Ayala Land, Inc. (ALI) successfully placed 680 million shares of its common stock at P20 per share for a total of P13.6 billion. The transaction was structured as a top-up placement where Ayala Corporation sold 680 million of its listed ALI shares and simultaneously subscribed to the same number of new ALI common shares.

Following this transaction, Ayala Corporation’s percentage ownership in the voting stock of ALI will be marginally reduced from 73.07% to 71.22% and its ownership in ALI’s common stock will be reduced from 53.06% to 50.43%.

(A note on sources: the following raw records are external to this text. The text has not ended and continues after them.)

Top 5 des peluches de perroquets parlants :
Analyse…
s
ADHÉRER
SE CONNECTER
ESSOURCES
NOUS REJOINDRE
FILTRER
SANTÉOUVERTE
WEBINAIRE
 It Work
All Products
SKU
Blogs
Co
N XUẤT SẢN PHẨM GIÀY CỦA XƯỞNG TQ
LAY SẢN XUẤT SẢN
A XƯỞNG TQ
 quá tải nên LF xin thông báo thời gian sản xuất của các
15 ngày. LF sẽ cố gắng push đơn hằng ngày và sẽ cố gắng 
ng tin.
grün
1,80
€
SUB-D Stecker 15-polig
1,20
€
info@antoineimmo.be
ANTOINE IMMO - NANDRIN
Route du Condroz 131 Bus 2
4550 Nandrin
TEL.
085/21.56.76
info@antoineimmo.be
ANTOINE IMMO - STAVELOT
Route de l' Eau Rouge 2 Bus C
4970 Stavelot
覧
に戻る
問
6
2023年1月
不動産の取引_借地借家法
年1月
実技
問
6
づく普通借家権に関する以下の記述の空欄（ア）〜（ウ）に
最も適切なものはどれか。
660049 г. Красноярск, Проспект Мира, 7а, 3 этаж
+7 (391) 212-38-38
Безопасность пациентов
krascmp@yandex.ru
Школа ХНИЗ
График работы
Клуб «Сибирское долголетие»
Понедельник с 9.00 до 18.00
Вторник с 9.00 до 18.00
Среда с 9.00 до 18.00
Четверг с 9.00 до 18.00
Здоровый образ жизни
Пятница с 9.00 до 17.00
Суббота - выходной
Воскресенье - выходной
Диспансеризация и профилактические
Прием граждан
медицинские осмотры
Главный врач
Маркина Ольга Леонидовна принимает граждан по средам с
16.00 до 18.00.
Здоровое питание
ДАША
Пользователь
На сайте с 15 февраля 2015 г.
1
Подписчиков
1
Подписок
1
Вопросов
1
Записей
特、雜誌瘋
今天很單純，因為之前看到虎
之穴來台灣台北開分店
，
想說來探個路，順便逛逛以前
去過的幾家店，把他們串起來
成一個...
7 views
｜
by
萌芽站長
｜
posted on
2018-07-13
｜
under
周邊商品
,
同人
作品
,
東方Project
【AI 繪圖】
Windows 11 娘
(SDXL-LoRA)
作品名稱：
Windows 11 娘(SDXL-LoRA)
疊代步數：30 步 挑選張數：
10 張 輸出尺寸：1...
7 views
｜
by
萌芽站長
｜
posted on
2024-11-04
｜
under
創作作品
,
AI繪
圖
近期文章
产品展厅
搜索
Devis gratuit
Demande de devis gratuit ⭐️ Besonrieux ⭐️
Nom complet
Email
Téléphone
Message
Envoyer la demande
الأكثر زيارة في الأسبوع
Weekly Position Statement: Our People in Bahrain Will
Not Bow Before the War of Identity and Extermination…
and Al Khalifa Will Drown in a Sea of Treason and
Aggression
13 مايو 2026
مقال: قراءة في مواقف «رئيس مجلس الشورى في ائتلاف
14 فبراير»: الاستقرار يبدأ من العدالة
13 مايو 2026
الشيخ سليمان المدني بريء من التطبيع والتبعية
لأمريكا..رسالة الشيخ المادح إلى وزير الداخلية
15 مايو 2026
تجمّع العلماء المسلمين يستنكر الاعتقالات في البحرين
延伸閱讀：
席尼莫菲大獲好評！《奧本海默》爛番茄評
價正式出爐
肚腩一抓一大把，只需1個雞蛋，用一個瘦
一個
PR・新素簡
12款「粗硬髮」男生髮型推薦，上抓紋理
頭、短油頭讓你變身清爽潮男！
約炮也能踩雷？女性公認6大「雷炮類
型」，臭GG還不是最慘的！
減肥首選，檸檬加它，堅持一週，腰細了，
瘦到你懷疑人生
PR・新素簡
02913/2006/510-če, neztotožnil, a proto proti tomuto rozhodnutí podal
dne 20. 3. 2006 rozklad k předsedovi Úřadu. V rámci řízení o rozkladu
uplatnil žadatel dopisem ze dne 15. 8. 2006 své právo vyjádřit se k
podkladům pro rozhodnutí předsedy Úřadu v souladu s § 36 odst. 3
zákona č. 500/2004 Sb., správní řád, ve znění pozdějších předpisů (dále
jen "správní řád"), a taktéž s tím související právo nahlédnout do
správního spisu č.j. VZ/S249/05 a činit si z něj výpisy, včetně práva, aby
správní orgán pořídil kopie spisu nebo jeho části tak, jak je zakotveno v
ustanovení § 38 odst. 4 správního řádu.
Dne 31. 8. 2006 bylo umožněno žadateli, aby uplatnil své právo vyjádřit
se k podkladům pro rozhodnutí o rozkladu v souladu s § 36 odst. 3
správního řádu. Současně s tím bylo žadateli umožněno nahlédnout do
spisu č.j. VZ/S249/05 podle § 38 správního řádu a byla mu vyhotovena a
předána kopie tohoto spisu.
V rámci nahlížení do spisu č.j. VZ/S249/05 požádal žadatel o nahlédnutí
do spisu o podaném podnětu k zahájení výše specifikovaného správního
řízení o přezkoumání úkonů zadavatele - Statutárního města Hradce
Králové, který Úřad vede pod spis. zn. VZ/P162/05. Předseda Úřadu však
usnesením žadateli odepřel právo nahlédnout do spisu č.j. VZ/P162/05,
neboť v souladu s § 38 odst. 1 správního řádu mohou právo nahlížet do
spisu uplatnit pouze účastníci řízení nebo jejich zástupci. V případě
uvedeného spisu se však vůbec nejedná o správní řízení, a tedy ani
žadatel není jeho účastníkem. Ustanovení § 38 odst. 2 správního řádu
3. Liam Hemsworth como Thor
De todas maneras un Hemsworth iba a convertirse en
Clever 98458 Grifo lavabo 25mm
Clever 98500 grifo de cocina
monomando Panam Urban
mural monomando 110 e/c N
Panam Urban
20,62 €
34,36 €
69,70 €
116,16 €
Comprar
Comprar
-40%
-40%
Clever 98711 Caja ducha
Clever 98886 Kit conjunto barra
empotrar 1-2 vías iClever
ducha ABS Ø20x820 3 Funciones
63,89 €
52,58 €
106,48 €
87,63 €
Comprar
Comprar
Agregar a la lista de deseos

The transaction is not expected to result in any impact on Ayala’s cash flow and net income.

The transaction was launched as a placement of 530 million shares at an indicative price range of P19.80 to P20.20 per share. Due to strong demand, ALI increased the offer size to 680 million shares. This landmark transaction represents the largest overnight placement by a real estate company in Southeast Asia since 2005, as well as the largest ever overnight placement in the Philippines.

ALI will use the proceeds of the share placement primarily to fund its next phase of expansion, enabling it to sustain its high growth trajectory. In addition to its previously announced P37 billion capital expenditure program for 2012, ALI has identified significant land banking opportunities amounting to approximately P36 billion over the next two to three years. Approximately P20 billion of this may be deployed in Makati City and other parts of Metro Manila and the balance in growth centers in Nuvali and other parts of Luzon and in the Visayas and Mindanao.

Furthermore, a portion of the proceeds is also expected to partially fund ALI’s strategic alliance with a group led by Mr. Ignacio R. Ortigas and resulting participation in OCLP Holdings, Inc., the parent company of Ortigas and Company Limited Partnership, for which it allocated an initial investment of P15 billion. This alliance is expected to provide ALI with access to prime properties in Metro Manila amounting to about 55 hectares.